As far back as I can remember, I understood how media has the power to influence social action and politics. In 3rd grade I stayed up all night to watch the dramatic 2000 presidential election returns. As I filled in my “score card” of electoral votes, and saw how the media was reporting the historic swing vote, I realized that reporting and news was “the place to be,” and knew then that I had to be part of that process. When I was 12 years old, I launched Cat Eat Cat Productions, Inc. to produce short films, public service announcements, video messages, and news packages related to politics and social causes.
When I was 15, I was stunned how apathetic young people seemed about the upcoming 2008 presidential election so I took my camera around to interview college students. It was early in the primary season, and many of them told me that they didn’t have time to follow the candidates or issues and they probably wouldn’t register or vote. I just couldn’t believe that anyone who was becoming eligible to vote wouldn’t exercise their constitutional right to make their voice heard! I thought if only the candidates could speak directly to young people about what they care about, they would be more involved.

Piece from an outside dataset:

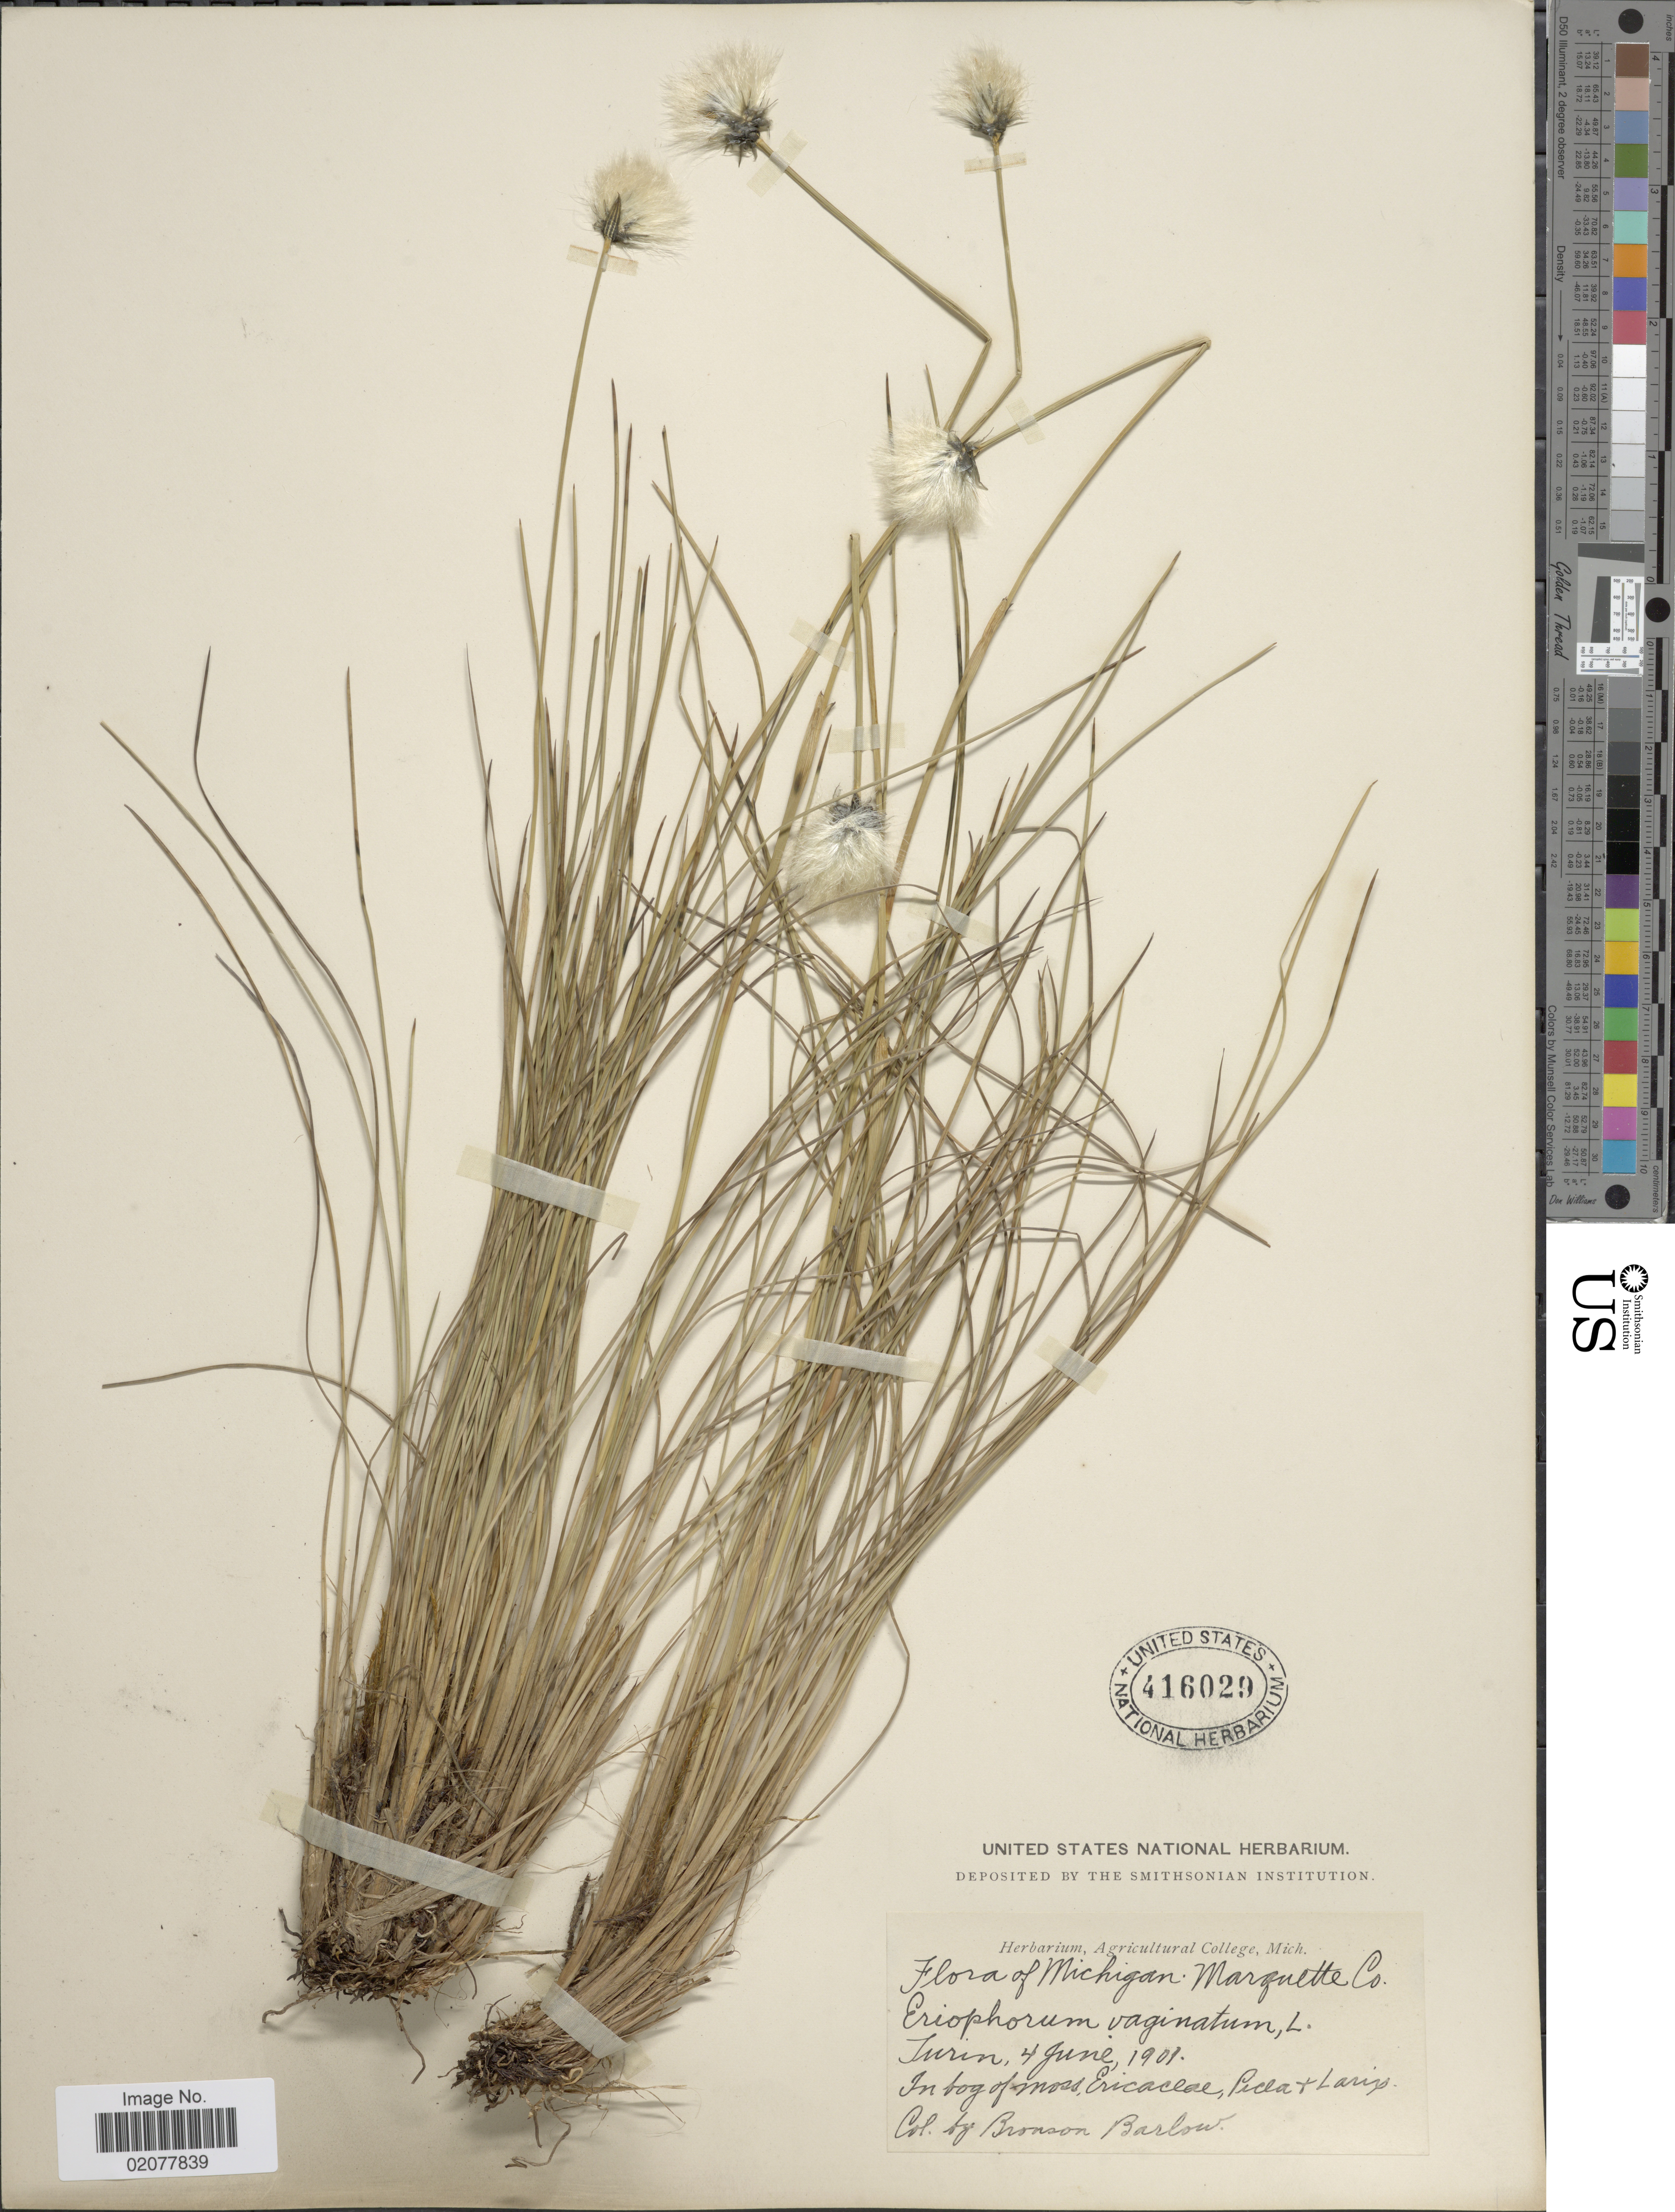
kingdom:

Determined to get access to the candidates, I worked some of my contacts to get into the Republican and Democratic forums and debates. With persistence, I got into the “spin rooms” and jumped in there with my camera and microphone, competing with the “big boys” for sound bites. I asked each of the candidates to speak directly to young people about why it was important for them to register and vote. I edited together the footage from my interviews with both candidates and college students, and created a short documentary called “Virgin Voting.” That was my way of motivating young voters – even though at 15, I still couldn’t vote!
“Virgin Voting” generated a lot of attention and publicity. I donated DVDs of the film to high schools from Miami to Hawaii, and built a website called Virgin Voting. I made T-shirts that said “Never Forget Your First Time,” and created a “Doin’ It For the Very First Time” YouTube video contest. Late in 2008, when I went to New York to cover the last presidential debate between Barack Obama and John McCain, CNN asked me to report on young people’s reactions to the debate. After that appearance, CNN asked me to be their “special youth political correspondent.” I produced a dozen news packages for CNN as well as appearing live on air commenting on the issues young people care about.
Since then, I have served as an activist for people with intellectual disabilities by producing events and PSAs for Special Olympics. I have also produced events and PSAs examining the crisis in funding for public education and our first amendment right to protest.
I continue to report on CNN about issues and subjects that are relevant to young people, including the launch of the iPhone 4. I even shared my experience voting for the first time on CNN in a video I made from my freshman dorm room at American University in Washington DC.
As I continue my studies at American University, I am expanding my Virgin Voting Project for the 2012 elections. I am excited to have a “front row seat” to government and be a leader in youth involvement in politics in Washington. I look forward to reporting on issues that are important to young people, encouraging more of them to get involved, and motivating them to vote.